### SUPPLIED TEXT

Anand at his best

WORLD CUP champion Viswanathan Anand was at his brilliant best as he won the SIS-MH Masters chess tournament in Denmark by a huge margin.

ARVIND AARON

WORLD CUP champion Viswanathan Anand was at his brilliant best as he won the SIS-MH Masters chess tournament in Denmark by a huge margin. As the favourite, Anand was expected to win, but the manner in which he went about accomplishing his mission made it look both easy and artistic. Speed in calculation and an intuitive flow of sacrifices devastated his opponents. Anand won the four-player tournament (April 5-6) easily, scoring 5.5/6, thereby making it a one-horse race.

Viswanathan Anand won the tournament with a round to spare. -- Pic. P.V. SIVAKUMAR-

He drew the first round game and from then on there was no looking back as he won five games in a row to win the title in great style. The Middlefart Mayor gave away the trophy to the Indian Grandmaster.

### WRITTEN INSTRUCTION 1
Condense the paragraph of the chess report that begins "He drew the first round game" into a short bulleted list that keeps its main facts.
### WRITTEN INSTRUCTION 2
Show every line of the entries that contains the string "catalogue", matching case exactly.
The chess report and the entries after it are unrelated material.

### DATASET EXTRACT
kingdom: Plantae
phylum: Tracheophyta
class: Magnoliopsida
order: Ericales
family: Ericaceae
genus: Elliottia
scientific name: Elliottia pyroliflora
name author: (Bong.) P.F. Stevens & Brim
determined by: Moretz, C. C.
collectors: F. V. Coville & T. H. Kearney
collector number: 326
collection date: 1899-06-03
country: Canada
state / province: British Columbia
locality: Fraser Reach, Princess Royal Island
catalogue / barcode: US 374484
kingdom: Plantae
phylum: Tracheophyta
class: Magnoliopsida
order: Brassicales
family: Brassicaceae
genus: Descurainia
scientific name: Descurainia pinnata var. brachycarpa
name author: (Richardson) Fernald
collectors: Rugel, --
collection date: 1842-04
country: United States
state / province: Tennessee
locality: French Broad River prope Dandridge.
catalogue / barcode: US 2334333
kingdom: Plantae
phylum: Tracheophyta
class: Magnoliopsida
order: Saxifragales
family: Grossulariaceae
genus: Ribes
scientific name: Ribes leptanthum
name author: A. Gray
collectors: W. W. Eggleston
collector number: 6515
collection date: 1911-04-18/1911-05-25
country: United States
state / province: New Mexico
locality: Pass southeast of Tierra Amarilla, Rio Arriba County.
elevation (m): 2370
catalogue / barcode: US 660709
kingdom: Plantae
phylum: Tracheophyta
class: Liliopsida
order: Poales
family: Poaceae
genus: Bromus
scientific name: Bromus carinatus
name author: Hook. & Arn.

### EXERCISE RESULT 1
- Anand drew his first-round game, then won five games in a row to take the title.
- The Middlefart Mayor presented the trophy to the Indian Grandmaster.

### EXERCISE RESULT 2
catalogue / barcode: US 374484
catalogue / barcode: US 2334333
catalogue / barcode: US 660709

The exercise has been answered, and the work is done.